Exercise brief - The entries are to be printed again word for word, but no picture may appear.

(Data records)
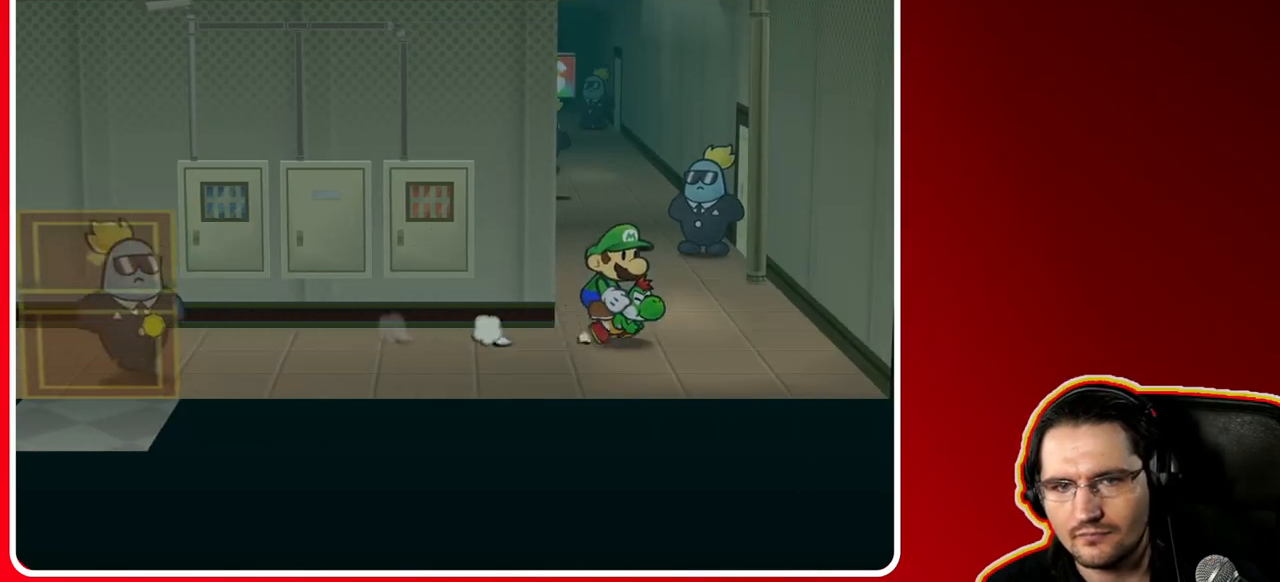
{"dt_ms": 500, "buttons": [], "left_stick": "up", "right_stick": "center", "events": [[117, "left_stick", "up"]]}
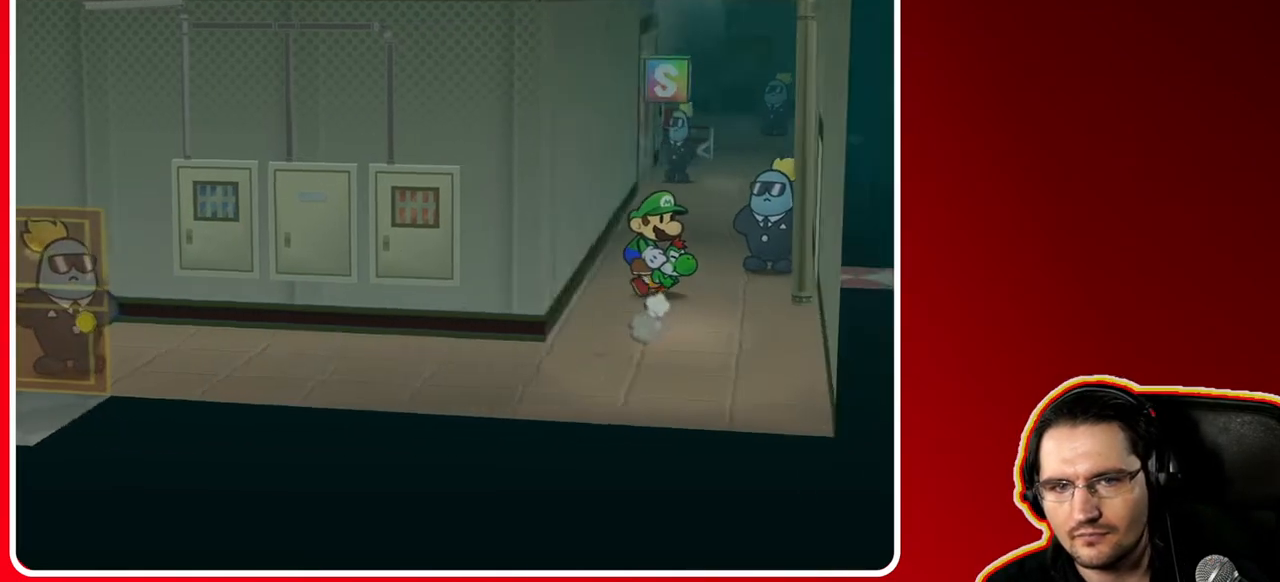
{"dt_ms": 500, "buttons": [], "left_stick": "up-right", "right_stick": "center", "events": [[50, "left_stick", "up-right"]]}
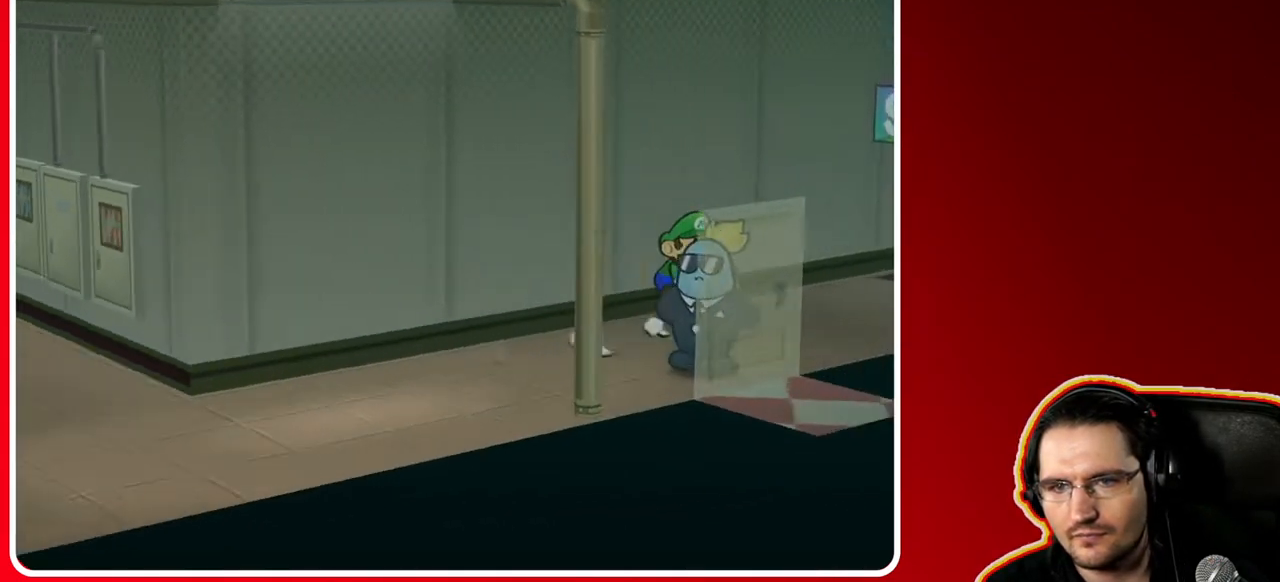
{"dt_ms": 500, "buttons": [], "left_stick": "up-right", "right_stick": "center", "events": []}
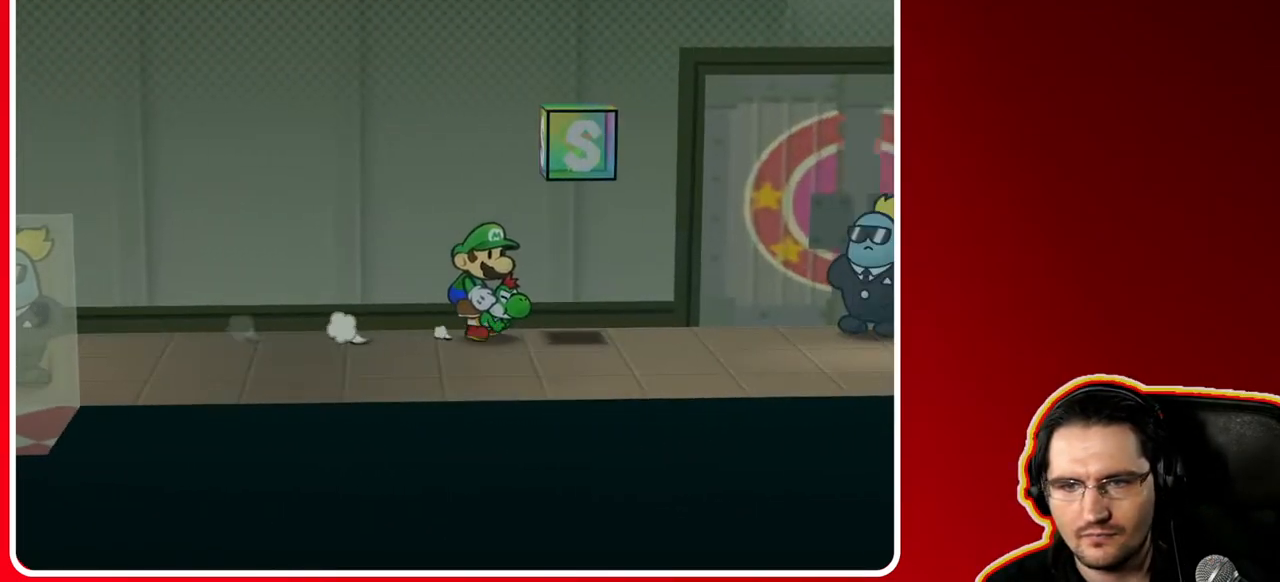
{"dt_ms": 500, "buttons": [], "left_stick": "up-right", "right_stick": "center", "events": []}
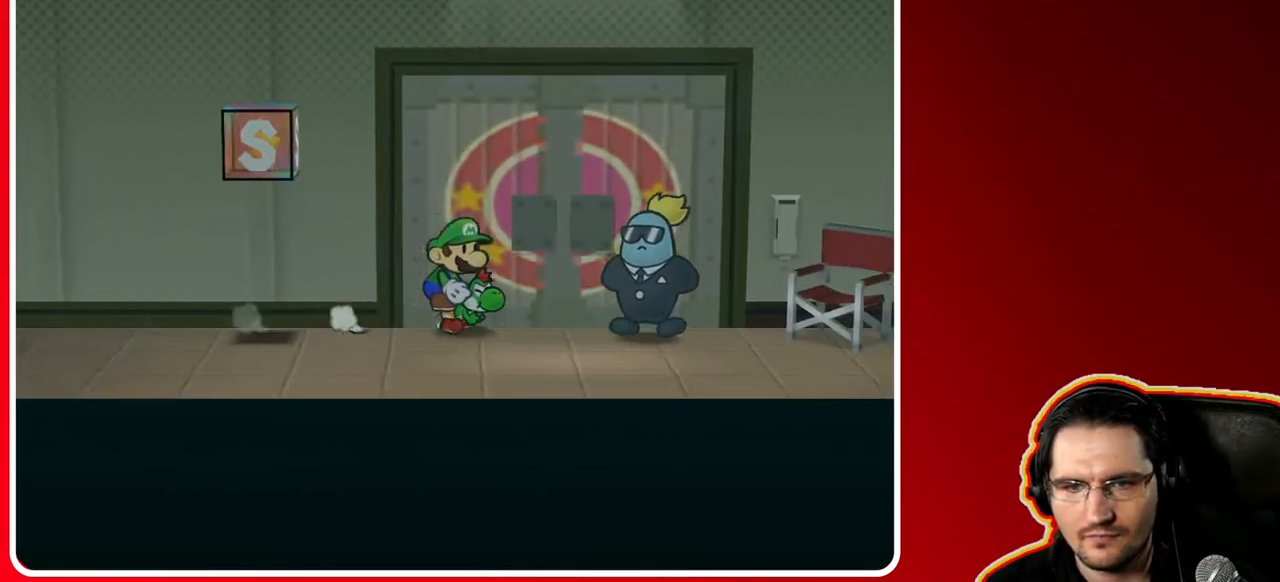
{"dt_ms": 1000, "buttons": [], "left_stick": "up", "right_stick": "center", "events": [[183, "left_stick", "up"], [433, "X", "down"], [567, "X", "up"], [883, "A", "down"], [967, "A", "up"]]}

Problem solution -
{"dt_ms": 500, "buttons": [], "left_stick": "up", "right_stick": "center", "events": [[117, "left_stick", "up"]]}
{"dt_ms": 500, "buttons": [], "left_stick": "up-right", "right_stick": "center", "events": [[50, "left_stick", "up-right"]]}
{"dt_ms": 500, "buttons": [], "left_stick": "up-right", "right_stick": "center", "events": []}
{"dt_ms": 500, "buttons": [], "left_stick": "up-right", "right_stick": "center", "events": []}
{"dt_ms": 1000, "buttons": [], "left_stick": "up", "right_stick": "center", "events": [[183, "left_stick", "up"], [433, "X", "down"], [567, "X", "up"], [883, "A", "down"], [967, "A", "up"]]}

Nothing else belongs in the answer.